* EXTRACT PROVIDED:
+-------+
- US 7-inch single

Single by Johnny Mathis

from the album I'll Search My Heart and Other Great Hits
- B-side: "Cherie"
- Released: September 28, 1959
- Recorded: September 8, 1959
- Genre: Pop
- Length: 2:46
- Label: Columbia
- Songwriters: Alfred Newman; Sammy Cahn;
- Producer: Al Ham

Johnny Mathis singles chronology
| "Misty" / "The Story of Our Love" (1959) | "The Best of Everything" (1959) | "Starbright" / "All Is Well" (1960) |

Music video
- "The Best of Everything" on YouTube "The Best of Everything" (live, The Ed Sullivan Show, 1959) on YouTube

= The Best of Everything (song) =

"The Best of Everything" is a popular song written by Alfred Newman and Sammy Cahn for the 1959 film of the same name. It was recorded by Johnny Mathis and charted in the US and the UK that same year. The songwriters were nominated for the Academy Award for Best Original Song in 1960.

==Recording and release==
Johnny Mathis recorded "The Best of Everything" on September 8, 1959, with an orchestra conducted by Glenn Osser. It was produced by Al Ham and released as a single three weeks later, on September 28, ten days before the film's New York premiere.
+-------+
* REQUIRED WORK:
1. Answer from the song article:
(a) What is the B-side of the single?
(b) Who conducted the orchestra on the recording?
(c) In which two countries did the Mathis recording chart?
2. In one to three sentences, explain why the song article's subject shares its title with a 1959 film.
The items after this text are not needed.

* RECORD SET:
+-------+
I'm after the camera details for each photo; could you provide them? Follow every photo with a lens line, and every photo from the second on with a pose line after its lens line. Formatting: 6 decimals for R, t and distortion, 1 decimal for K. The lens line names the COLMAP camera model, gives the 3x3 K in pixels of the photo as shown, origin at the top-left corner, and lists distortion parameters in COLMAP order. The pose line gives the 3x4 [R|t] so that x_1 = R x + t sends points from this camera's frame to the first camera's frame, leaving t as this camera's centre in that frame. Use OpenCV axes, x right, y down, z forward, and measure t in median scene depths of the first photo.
+-------+
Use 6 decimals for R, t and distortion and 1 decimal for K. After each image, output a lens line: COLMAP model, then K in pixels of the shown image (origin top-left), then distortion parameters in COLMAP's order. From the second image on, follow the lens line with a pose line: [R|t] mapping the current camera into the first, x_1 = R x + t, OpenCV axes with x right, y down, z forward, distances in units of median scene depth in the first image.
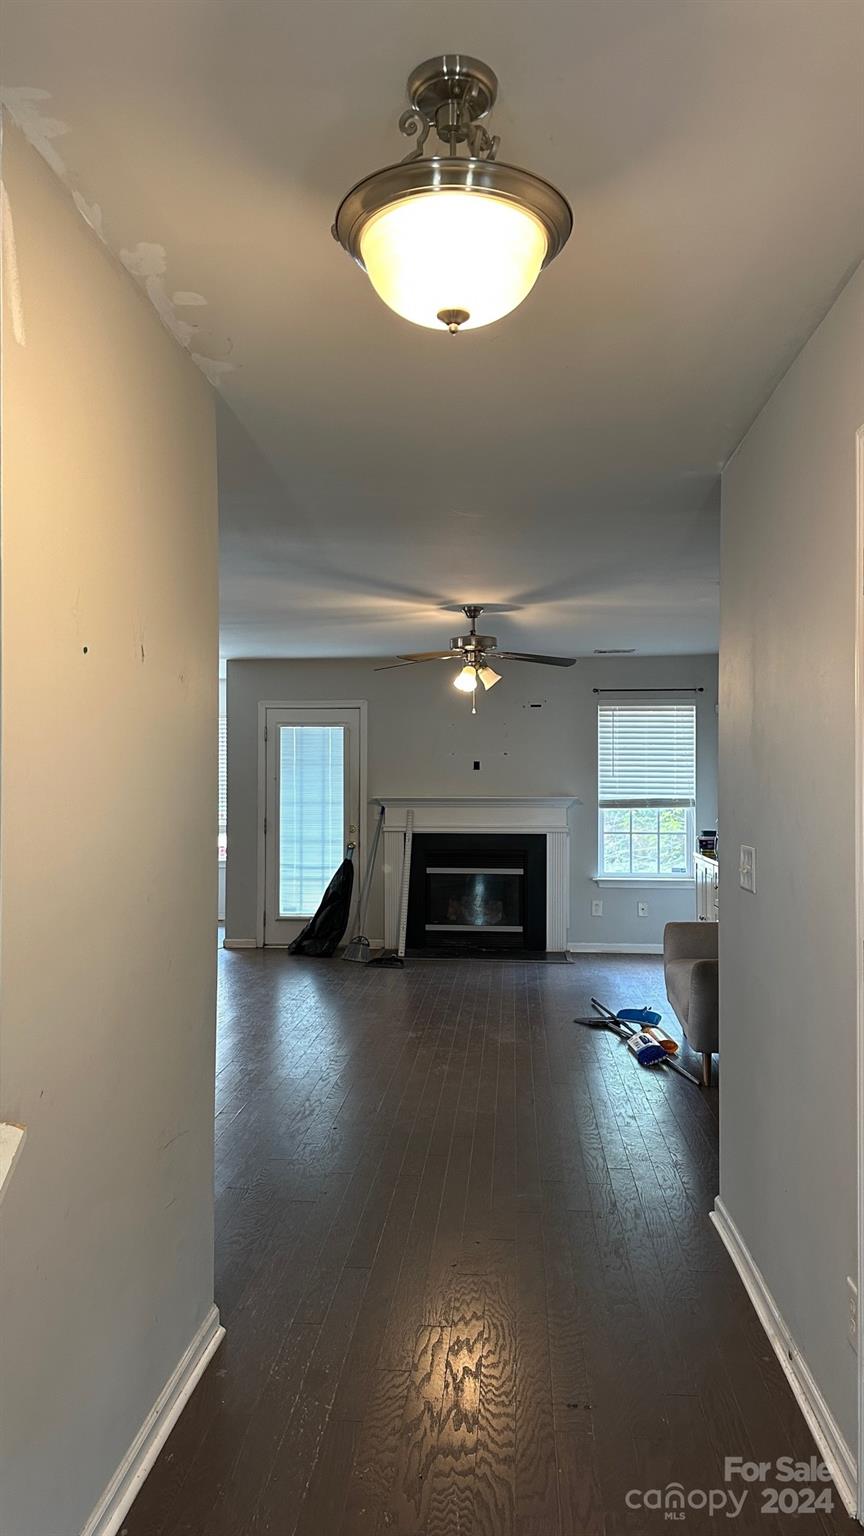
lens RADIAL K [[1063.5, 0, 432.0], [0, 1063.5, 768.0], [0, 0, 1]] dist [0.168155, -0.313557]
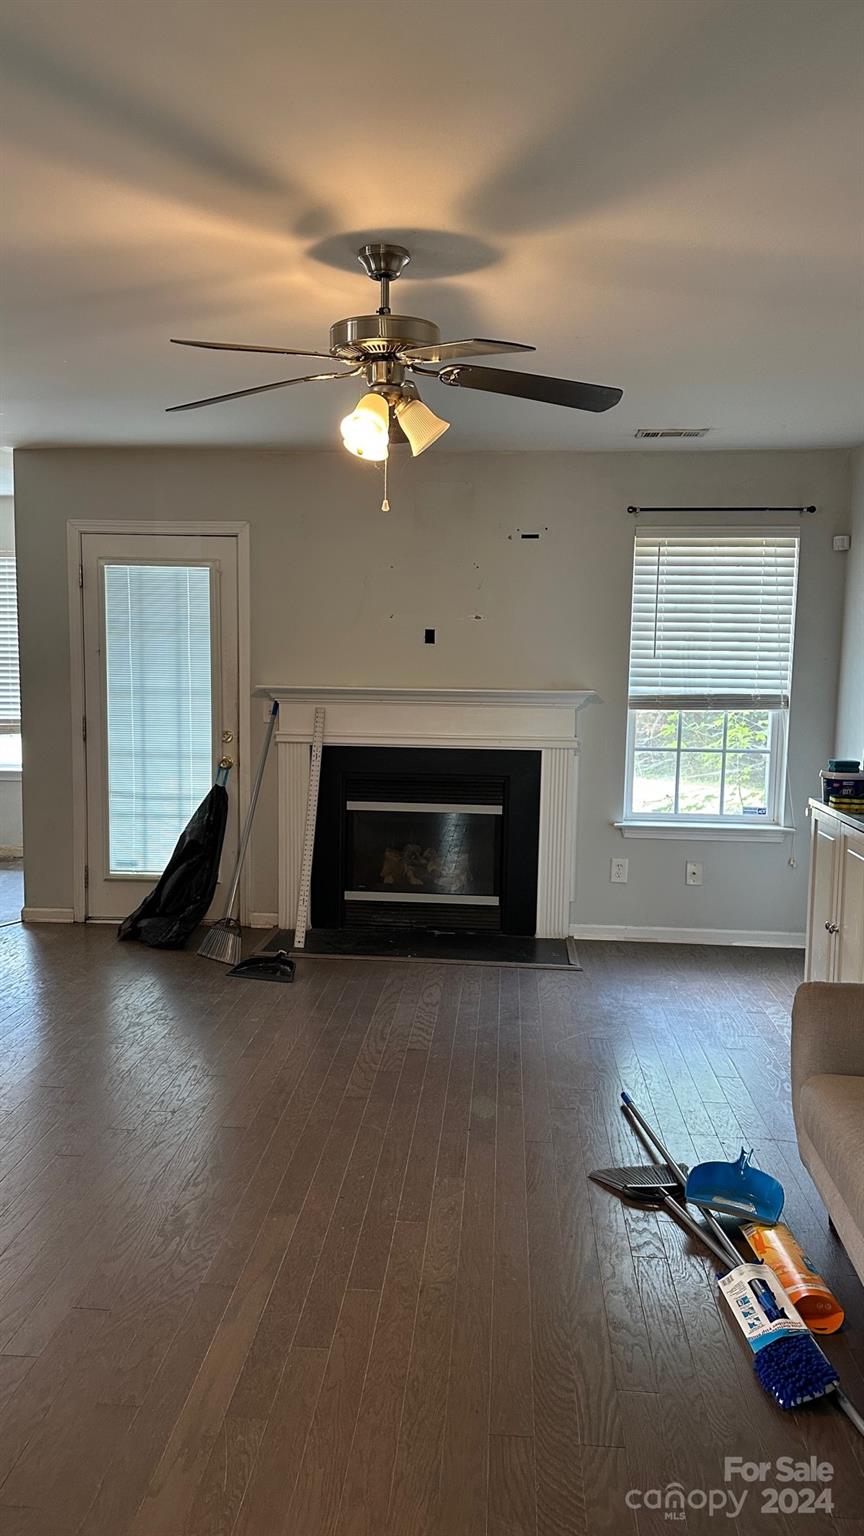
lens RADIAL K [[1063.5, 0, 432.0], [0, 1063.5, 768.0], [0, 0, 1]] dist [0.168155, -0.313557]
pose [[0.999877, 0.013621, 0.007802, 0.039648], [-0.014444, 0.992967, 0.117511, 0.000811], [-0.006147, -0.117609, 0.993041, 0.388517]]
+-------+
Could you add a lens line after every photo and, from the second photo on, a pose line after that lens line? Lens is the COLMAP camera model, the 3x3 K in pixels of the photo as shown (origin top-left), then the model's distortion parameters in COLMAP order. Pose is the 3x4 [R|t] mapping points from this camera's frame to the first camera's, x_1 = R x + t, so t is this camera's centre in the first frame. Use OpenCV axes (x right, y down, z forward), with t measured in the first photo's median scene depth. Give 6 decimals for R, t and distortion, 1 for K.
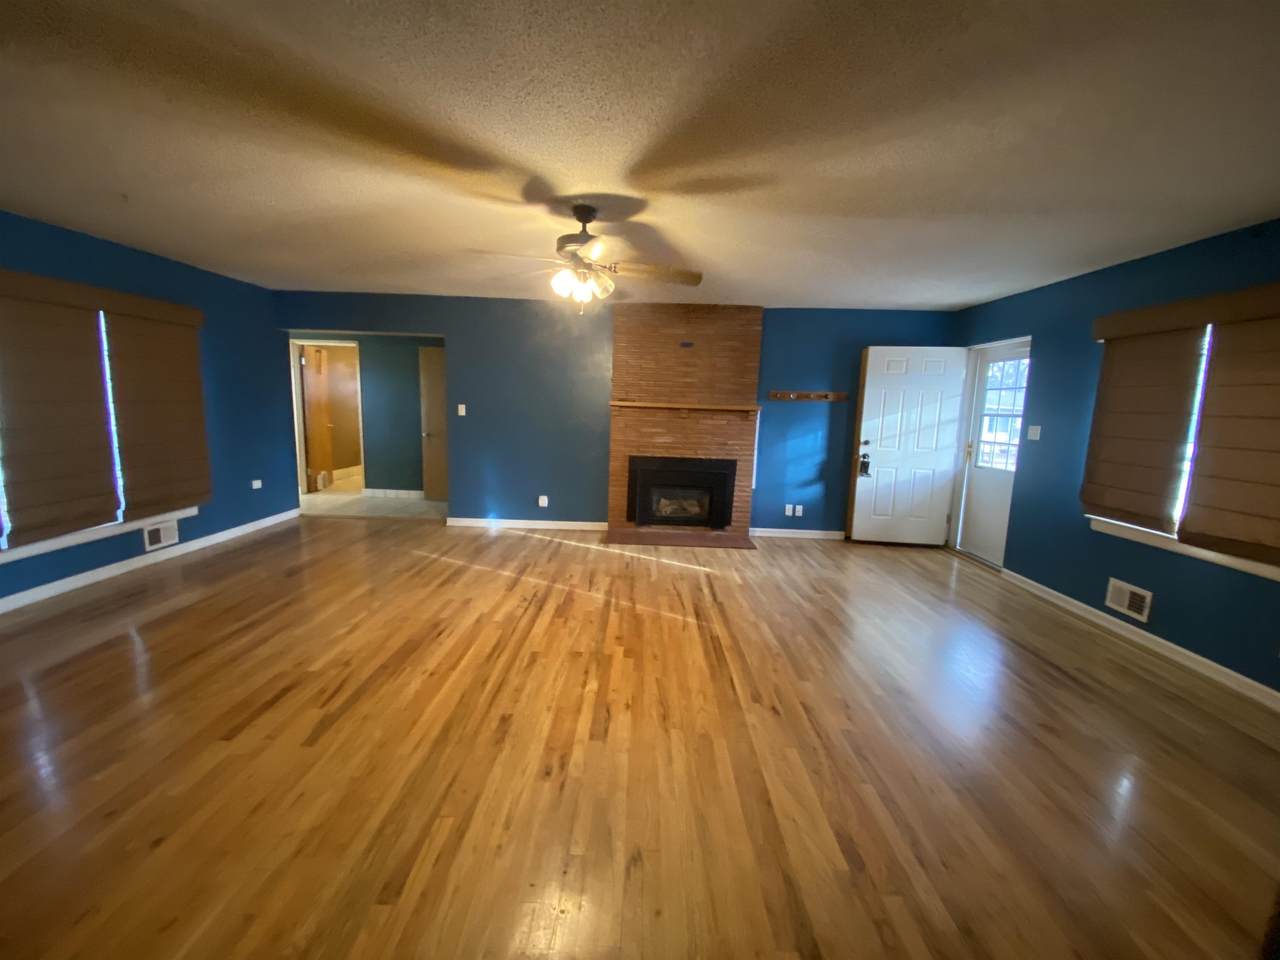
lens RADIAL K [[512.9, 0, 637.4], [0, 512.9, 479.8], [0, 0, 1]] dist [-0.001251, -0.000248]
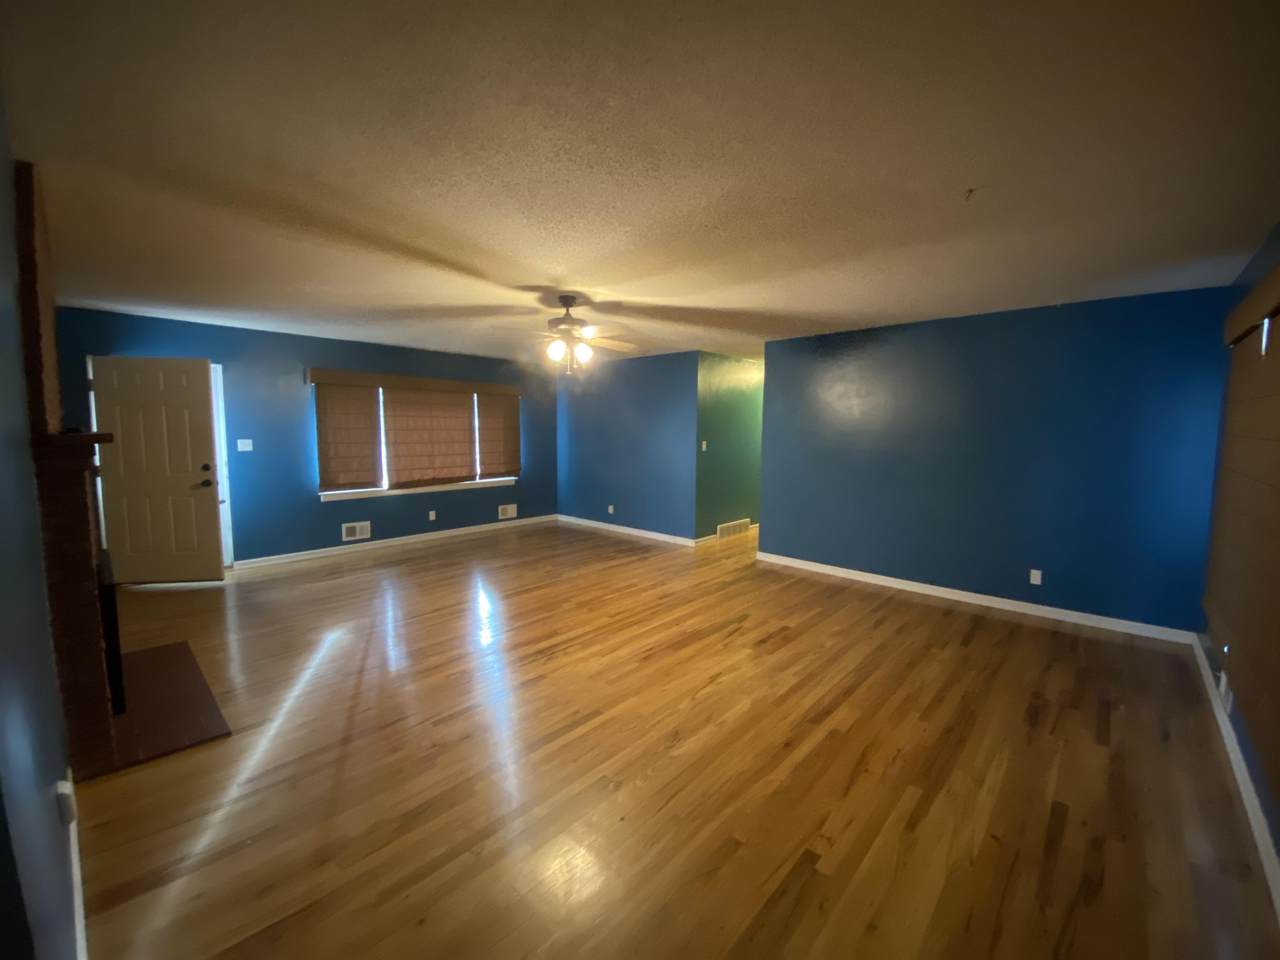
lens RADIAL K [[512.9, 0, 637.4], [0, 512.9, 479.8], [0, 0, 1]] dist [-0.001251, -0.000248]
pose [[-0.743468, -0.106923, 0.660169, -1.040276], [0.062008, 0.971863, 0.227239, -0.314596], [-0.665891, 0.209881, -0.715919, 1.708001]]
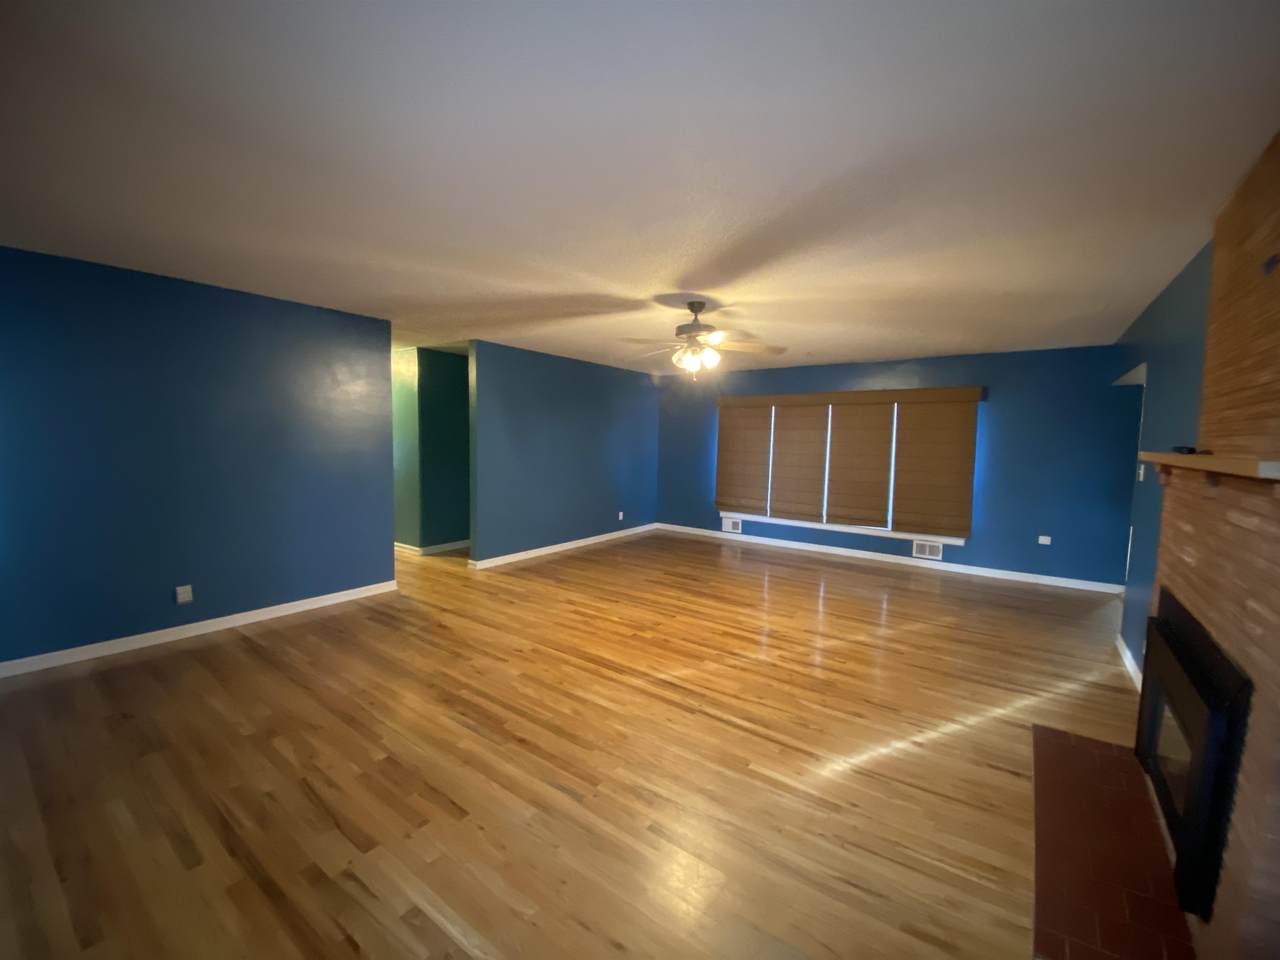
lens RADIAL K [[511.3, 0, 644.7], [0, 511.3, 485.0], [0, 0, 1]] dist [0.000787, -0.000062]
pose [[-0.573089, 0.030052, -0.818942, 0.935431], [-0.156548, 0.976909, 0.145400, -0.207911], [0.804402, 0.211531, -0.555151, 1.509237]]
+-------+
* RESPONSES IN ORDER:
1.
(a) "Cherie"
(b) Glenn Osser
(c) The US and the UK

2. Alfred Newman and Sammy Cahn wrote the song for the 1959 film "The Best of Everything," so the song carries the same name as that film.